Henrietta levantó las cejas en un gesto escéptico.

—Quiero a Francesca —dijo Neal—. Es la mujer de mi vida.

Henrietta no contestó. Se limitó a observar a Neal con una mirada gélida. Debía admitir que Neal era un hombre muy atractivo, y que hacían una pareja encantadora. Lástima que él lo hubiera estropeado todo. Pero era culpa suya.

—Conozco todas las excusas de los hombres para su lujuria, señor Mason. Será mejor que se invente algo mejor para ablandarme.

Neal comprendió que no iba a ser fácil hacer que Henrietta le revelara dónde se encontraba Francesca. Solo le quedaba una opción.
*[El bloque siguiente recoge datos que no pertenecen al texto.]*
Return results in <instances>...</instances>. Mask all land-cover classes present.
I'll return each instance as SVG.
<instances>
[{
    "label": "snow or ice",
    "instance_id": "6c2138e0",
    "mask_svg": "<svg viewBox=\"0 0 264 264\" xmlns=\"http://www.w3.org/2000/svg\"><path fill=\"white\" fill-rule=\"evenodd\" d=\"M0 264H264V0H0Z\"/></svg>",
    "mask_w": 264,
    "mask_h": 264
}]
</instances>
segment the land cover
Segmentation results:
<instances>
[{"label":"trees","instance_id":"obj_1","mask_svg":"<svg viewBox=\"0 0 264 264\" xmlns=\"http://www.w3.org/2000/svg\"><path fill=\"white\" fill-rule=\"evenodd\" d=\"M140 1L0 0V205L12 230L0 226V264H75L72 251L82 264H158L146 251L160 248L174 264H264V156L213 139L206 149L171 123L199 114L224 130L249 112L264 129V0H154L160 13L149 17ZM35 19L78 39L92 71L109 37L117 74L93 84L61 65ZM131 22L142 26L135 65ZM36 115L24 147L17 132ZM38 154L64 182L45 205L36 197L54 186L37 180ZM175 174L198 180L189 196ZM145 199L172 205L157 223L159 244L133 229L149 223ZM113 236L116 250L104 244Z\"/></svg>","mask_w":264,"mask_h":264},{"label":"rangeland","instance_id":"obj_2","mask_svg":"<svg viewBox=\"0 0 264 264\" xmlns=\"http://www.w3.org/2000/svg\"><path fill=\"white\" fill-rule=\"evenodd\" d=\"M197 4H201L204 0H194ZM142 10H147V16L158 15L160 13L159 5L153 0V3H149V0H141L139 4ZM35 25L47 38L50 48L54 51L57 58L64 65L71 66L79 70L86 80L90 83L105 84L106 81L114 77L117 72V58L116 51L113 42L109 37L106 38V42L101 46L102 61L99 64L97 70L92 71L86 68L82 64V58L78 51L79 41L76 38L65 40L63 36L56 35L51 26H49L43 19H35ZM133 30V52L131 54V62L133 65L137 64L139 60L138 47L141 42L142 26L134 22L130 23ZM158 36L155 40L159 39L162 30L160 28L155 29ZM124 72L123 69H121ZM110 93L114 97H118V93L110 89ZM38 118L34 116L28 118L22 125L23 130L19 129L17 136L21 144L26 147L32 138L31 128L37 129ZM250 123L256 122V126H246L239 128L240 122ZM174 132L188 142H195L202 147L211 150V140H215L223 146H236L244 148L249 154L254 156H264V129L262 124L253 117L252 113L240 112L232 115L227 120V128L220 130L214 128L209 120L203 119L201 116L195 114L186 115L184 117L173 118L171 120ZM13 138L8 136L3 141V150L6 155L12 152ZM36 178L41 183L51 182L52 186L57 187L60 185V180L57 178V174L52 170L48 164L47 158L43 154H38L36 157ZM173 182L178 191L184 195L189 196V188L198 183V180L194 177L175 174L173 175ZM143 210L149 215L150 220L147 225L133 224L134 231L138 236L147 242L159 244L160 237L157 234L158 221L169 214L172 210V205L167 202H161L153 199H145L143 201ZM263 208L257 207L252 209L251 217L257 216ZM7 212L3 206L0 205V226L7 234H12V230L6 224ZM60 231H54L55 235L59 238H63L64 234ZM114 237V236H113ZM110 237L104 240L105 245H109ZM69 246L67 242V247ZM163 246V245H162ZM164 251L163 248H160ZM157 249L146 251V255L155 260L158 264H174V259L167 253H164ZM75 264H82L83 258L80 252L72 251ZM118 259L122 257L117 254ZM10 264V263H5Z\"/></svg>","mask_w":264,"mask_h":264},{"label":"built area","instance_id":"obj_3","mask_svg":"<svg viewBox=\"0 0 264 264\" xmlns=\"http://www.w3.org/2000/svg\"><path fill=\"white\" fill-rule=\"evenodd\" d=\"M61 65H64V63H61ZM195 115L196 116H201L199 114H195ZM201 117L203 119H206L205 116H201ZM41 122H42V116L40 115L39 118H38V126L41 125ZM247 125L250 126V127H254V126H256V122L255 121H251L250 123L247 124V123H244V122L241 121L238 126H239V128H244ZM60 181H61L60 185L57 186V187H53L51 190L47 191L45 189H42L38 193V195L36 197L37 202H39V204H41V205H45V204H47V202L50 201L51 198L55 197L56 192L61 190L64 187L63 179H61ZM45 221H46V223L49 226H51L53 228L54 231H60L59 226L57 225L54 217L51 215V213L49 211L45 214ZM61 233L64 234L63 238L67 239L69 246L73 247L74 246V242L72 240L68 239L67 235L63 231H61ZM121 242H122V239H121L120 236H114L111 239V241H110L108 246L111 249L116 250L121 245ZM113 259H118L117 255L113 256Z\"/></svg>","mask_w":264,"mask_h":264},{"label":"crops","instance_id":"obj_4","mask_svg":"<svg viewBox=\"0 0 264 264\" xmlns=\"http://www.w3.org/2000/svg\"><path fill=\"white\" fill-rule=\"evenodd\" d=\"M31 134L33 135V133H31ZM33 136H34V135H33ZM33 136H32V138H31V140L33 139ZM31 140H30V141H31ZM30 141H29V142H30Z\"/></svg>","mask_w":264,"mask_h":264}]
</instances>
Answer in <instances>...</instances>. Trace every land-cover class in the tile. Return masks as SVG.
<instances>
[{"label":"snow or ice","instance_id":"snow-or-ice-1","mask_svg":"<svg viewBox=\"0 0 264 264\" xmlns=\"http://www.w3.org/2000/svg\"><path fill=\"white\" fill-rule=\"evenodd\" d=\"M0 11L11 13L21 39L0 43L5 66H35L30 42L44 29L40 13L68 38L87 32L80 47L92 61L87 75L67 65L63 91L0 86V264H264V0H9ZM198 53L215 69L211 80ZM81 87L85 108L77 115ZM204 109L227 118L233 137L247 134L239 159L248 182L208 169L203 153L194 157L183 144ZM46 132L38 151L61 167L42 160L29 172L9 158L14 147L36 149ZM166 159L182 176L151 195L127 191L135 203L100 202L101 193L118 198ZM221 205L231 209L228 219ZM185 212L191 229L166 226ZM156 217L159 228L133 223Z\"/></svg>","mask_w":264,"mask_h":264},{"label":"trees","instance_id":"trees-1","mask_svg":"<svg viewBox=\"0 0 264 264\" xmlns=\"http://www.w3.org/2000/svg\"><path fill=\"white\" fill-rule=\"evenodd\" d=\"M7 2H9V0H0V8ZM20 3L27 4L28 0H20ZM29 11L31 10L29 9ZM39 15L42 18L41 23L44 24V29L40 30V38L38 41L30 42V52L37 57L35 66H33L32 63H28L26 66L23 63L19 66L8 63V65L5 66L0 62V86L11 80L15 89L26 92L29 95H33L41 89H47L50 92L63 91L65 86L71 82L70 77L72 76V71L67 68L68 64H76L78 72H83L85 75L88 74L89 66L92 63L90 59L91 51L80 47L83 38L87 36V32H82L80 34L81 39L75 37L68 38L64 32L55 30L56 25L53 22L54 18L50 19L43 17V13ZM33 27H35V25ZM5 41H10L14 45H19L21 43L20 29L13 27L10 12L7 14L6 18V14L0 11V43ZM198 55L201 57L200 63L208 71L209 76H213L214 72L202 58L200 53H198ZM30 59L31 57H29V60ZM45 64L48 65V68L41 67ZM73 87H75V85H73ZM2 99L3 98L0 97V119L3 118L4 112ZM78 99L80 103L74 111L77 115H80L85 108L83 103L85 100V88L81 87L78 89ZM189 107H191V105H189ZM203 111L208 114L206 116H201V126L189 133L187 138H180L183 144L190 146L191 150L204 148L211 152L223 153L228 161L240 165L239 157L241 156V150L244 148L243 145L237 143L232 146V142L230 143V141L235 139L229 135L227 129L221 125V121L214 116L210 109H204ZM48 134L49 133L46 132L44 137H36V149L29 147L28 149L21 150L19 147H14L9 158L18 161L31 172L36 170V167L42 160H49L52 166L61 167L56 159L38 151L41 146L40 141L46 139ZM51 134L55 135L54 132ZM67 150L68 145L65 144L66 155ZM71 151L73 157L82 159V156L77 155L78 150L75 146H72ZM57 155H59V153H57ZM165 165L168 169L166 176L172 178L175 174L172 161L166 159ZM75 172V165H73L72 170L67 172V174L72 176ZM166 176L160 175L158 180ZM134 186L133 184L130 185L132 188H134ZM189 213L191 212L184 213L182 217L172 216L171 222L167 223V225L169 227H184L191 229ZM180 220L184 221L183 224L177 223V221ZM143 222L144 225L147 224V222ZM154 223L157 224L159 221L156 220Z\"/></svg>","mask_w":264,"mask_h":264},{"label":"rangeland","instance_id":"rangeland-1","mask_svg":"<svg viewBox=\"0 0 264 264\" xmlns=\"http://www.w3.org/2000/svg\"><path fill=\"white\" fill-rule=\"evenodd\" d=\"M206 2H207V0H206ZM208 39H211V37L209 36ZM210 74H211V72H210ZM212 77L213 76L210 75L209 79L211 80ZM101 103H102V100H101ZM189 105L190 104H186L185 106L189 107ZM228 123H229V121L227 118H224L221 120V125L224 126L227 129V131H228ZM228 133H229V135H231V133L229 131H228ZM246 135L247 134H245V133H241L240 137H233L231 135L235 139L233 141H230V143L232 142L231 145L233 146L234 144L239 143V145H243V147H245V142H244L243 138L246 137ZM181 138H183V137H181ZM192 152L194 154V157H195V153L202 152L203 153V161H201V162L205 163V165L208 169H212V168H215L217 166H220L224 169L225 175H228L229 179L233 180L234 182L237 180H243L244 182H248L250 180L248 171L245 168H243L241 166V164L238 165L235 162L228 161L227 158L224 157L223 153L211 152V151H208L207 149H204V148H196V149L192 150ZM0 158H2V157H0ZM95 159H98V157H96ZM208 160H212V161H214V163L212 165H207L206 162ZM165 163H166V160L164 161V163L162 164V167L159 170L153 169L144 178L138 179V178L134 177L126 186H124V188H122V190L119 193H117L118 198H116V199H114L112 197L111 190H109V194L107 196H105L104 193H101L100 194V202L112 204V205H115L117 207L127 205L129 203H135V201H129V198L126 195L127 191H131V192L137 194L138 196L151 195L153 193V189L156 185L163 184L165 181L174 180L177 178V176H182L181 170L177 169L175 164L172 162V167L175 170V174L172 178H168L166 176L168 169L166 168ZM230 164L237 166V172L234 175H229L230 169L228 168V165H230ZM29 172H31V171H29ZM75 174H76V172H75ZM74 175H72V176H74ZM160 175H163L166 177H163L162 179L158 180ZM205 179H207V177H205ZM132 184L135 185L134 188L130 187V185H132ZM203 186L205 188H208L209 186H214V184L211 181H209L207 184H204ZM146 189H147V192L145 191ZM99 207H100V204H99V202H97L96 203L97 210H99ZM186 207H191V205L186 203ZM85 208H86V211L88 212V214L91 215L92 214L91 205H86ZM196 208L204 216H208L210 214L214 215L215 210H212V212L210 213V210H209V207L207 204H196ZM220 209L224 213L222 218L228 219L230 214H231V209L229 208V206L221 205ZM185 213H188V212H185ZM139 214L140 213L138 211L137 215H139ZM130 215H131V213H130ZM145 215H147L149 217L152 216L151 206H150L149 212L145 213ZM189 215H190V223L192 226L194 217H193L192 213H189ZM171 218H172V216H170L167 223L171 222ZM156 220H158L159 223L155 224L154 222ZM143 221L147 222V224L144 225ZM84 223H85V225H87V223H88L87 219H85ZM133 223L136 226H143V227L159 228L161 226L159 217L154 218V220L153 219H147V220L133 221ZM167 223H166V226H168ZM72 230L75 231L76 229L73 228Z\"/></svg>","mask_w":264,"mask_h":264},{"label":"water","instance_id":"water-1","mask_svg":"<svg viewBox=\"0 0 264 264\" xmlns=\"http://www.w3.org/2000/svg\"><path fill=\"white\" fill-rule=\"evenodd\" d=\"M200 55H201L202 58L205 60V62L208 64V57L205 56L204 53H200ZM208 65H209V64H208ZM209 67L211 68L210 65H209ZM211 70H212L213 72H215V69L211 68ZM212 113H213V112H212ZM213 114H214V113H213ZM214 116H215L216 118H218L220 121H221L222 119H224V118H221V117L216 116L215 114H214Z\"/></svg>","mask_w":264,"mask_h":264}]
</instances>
—¿Sabe dónde está mi esposa, señorita Chapman?

—Puede ser —contestó Henrietta, desafiante.

—¿Puedo entrar?

Henrietta no se movió del sitio.

—Concédame solo cinco minutos de su tiempo. Así salvaré mi matrimonio y ayudaré a mi esposa a recuperar el equilibrio.

—¿Está usted seguro, señor Mason?

—Tan seguro como del aire que respiro.